Representative Doris Matsui (D-CA)
Joining Maloney on the caucus is Matsui, who serves as one of the co-chairs. Matsui is known for taking a strong stance on supporting LGBT rights and other major civil rights issues, from the beginning of her career. She voted yes on prohibiting discrimination in the workplace due to sexual orientation, and signed the Employment Non-Discrimination Act to prove it.
Matsui has taken a stance on abortion, with groups like NARAL Pro-Choice America stating that she is strongly pro-choice.

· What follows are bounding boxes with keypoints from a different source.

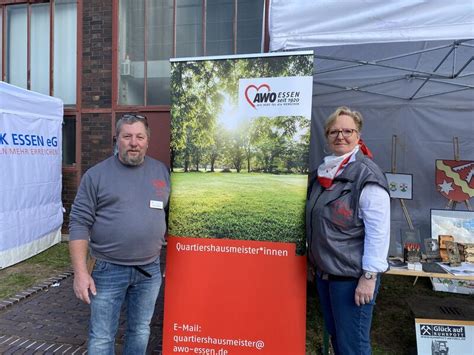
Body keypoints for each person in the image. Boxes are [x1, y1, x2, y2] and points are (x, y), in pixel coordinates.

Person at [69, 114, 170, 354]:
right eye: (127, 136)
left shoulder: (162, 172)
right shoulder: (96, 175)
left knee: (140, 330)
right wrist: (80, 273)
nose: (133, 142)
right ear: (117, 140)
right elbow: (79, 223)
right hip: (107, 270)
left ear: (147, 141)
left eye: (139, 137)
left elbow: (171, 217)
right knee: (102, 336)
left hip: (149, 271)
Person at [306, 106, 390, 355]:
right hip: (326, 274)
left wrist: (369, 277)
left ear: (358, 135)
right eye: (334, 131)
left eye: (347, 131)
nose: (340, 136)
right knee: (337, 340)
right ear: (327, 135)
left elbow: (378, 230)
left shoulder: (367, 174)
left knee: (353, 345)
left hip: (352, 278)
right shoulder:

In the decade since becoming a representative, Matsui has tried to co-sponsor legislation that would provide emergency contraceptives to rape victims, and ensure funding for contraceptives via the Prevention Services Act.
Delegate Eleanor Holmes Norton (D-DC)
While Norton is unable to vote on any final passage of legislation (she’s a delegate for Washington D.C., which is a territory, not a state), she’s used her local and national prominence to speak out on behalf of marginalized communities in the United States. As a member of the House of Representatives, she’s spoken out in favor of providing accurate and comprehensive sex education to teenagers, as evident by signing off on the Responsible Education About Life Act.
She also cares deeply about issues facing parents in America — in that same bill, she supported six full weeks of paid parental leave for federal employees, including those who adopt or foster children. In addition to her legislative work, though, she’s written a pretty cool piece on being a woman in America.
If you were hoping to see your local legislator on this list and didn’t, don’t fret! You can always check out where they stand on issues important to you by researching their track records online, and write to them if you ever want to see something changed on your behalf.